▶ _Task instructions_: Please repeat the records below word for word, leaving out the pictures.

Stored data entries
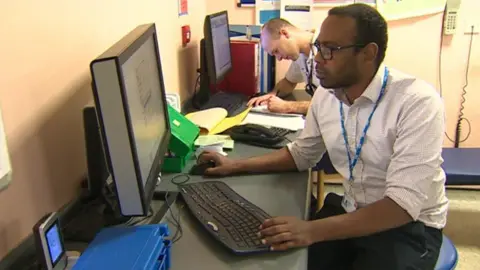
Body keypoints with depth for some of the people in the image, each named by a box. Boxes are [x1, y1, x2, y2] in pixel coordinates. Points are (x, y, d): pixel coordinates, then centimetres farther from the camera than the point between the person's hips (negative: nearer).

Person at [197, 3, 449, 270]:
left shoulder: (418, 103, -24)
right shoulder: (325, 95, -4)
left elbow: (404, 204, -29)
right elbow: (302, 153, 13)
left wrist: (313, 230, -38)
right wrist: (237, 166, 4)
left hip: (409, 224, -5)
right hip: (351, 212, 5)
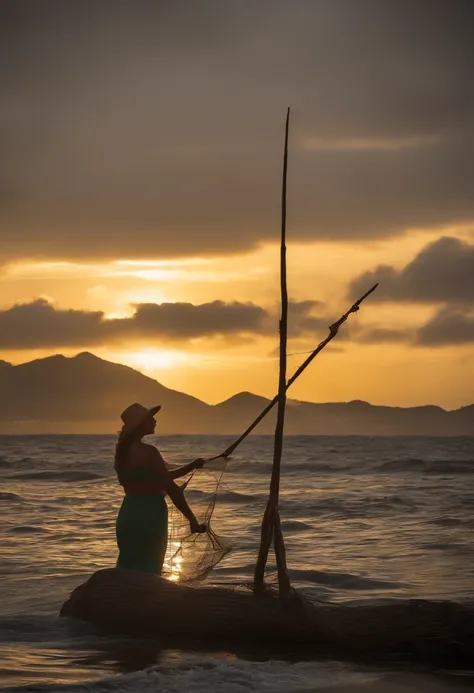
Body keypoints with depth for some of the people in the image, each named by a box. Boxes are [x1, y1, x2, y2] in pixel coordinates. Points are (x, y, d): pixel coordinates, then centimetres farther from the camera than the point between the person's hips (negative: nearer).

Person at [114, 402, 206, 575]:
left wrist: (191, 467, 22)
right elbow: (171, 488, -17)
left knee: (127, 569, 13)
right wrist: (193, 520, -13)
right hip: (150, 515, -7)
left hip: (127, 514, 7)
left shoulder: (123, 450, 10)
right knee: (149, 573, 1)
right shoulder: (148, 452, -14)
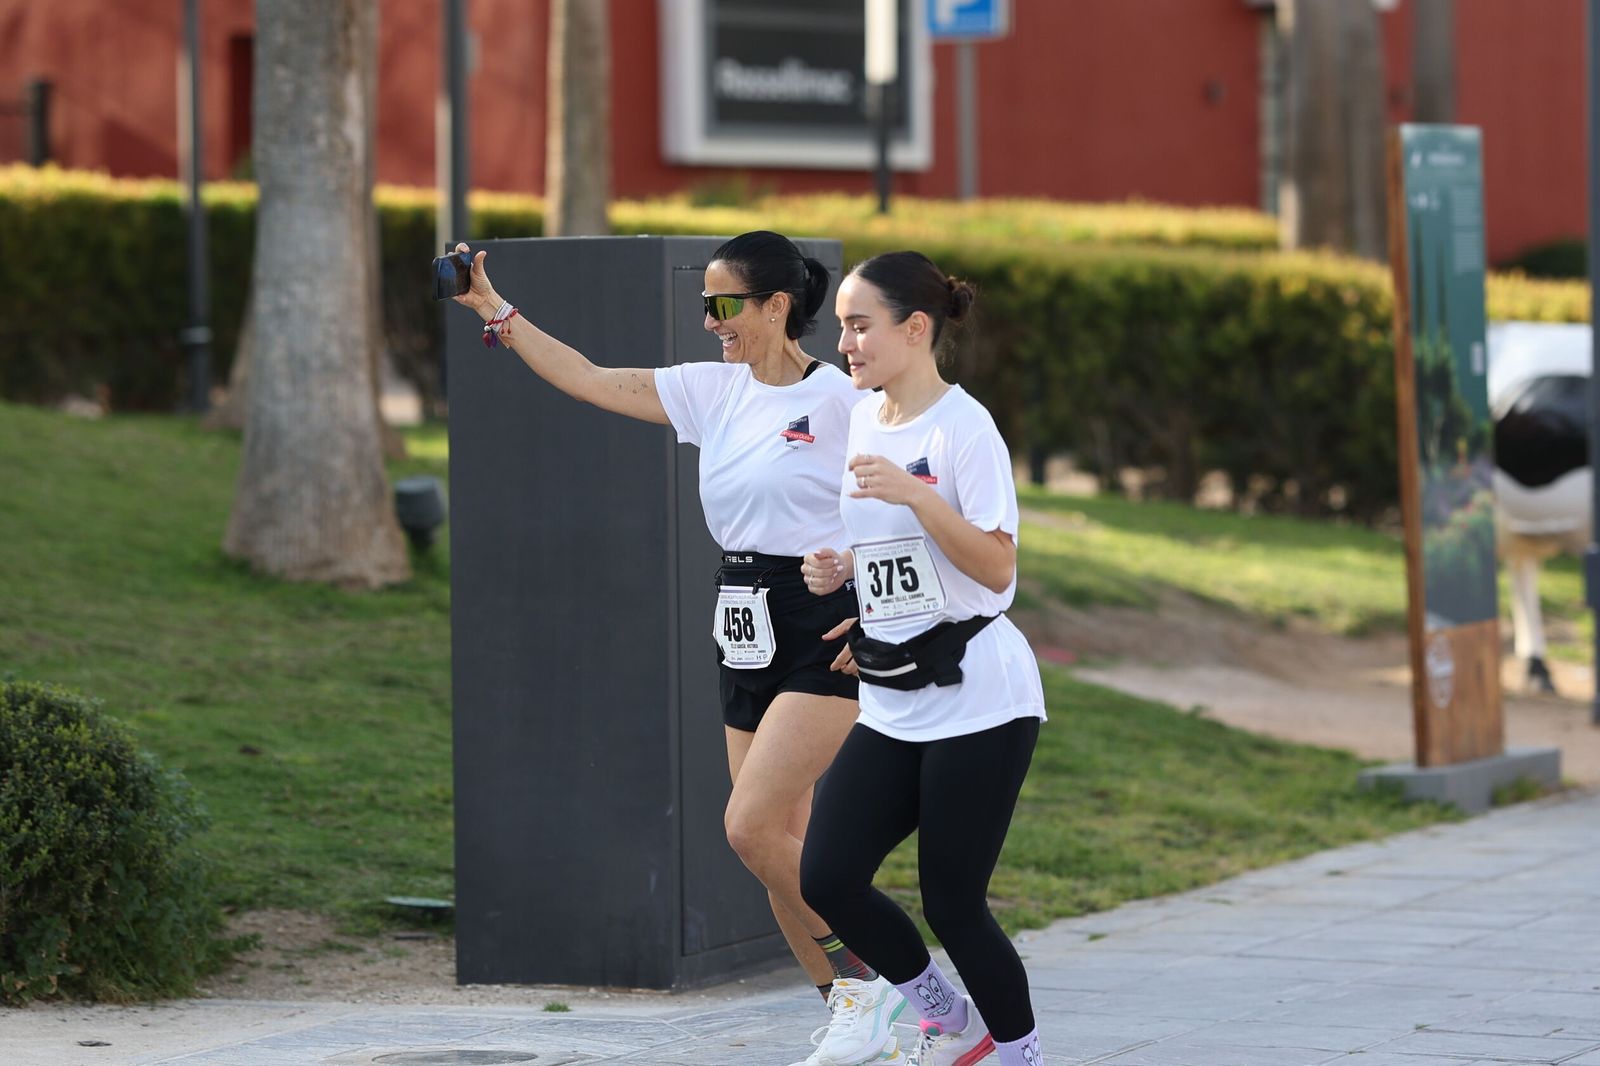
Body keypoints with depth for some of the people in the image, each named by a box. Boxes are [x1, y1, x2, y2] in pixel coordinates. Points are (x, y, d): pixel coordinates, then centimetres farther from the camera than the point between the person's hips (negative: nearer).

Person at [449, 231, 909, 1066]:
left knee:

▶ _Written solution_:
Body keypoints with depth for some of the people in the image, each named by a box. Boxes are [x1, y1, x2, y2] in pixel coordinates. Points are (x, y, d): pixel coordinates, then centimetres farther from the camera than the point between the person's hips (negative: nearer).

Person at [197, 3, 449, 270]:
left shoulder: (418, 103, -24)
right shoulder: (325, 95, -4)
left elbow: (404, 204, -29)
right elbow: (302, 153, 13)
left wrist: (313, 230, -38)
right wrist: (237, 166, 4)
left hip: (409, 224, -5)
right hip: (351, 212, 5)
Body keypoints with depth for some of the people in the image, each named by a box. Boxes are [x1, y1, x2, y2] in pixel coordinates. Points are (x, y, d): pixel coordinates, then centimetres farther from the camera than the point between the person's hips (negative: nearer).

Person at [114, 402, 206, 575]:
left wrist: (191, 467, 22)
right elbow: (171, 488, -17)
left knee: (127, 569, 13)
right wrist: (193, 520, -13)
right hip: (150, 515, -7)
left hip: (127, 514, 7)
left shoulder: (123, 450, 10)
right knee: (149, 573, 1)
right shoulder: (148, 452, -14)
Body keypoints with depth for some of the people in the image, each named by a box. Boxes are [x1, y1, x2, y2] in pixel coordinates. Points are (x, y, d): pixel coordinates, then centimetres farther from the camera than the point between the person's hips (negative: nearer).

Person at [449, 231, 909, 1066]:
left knee:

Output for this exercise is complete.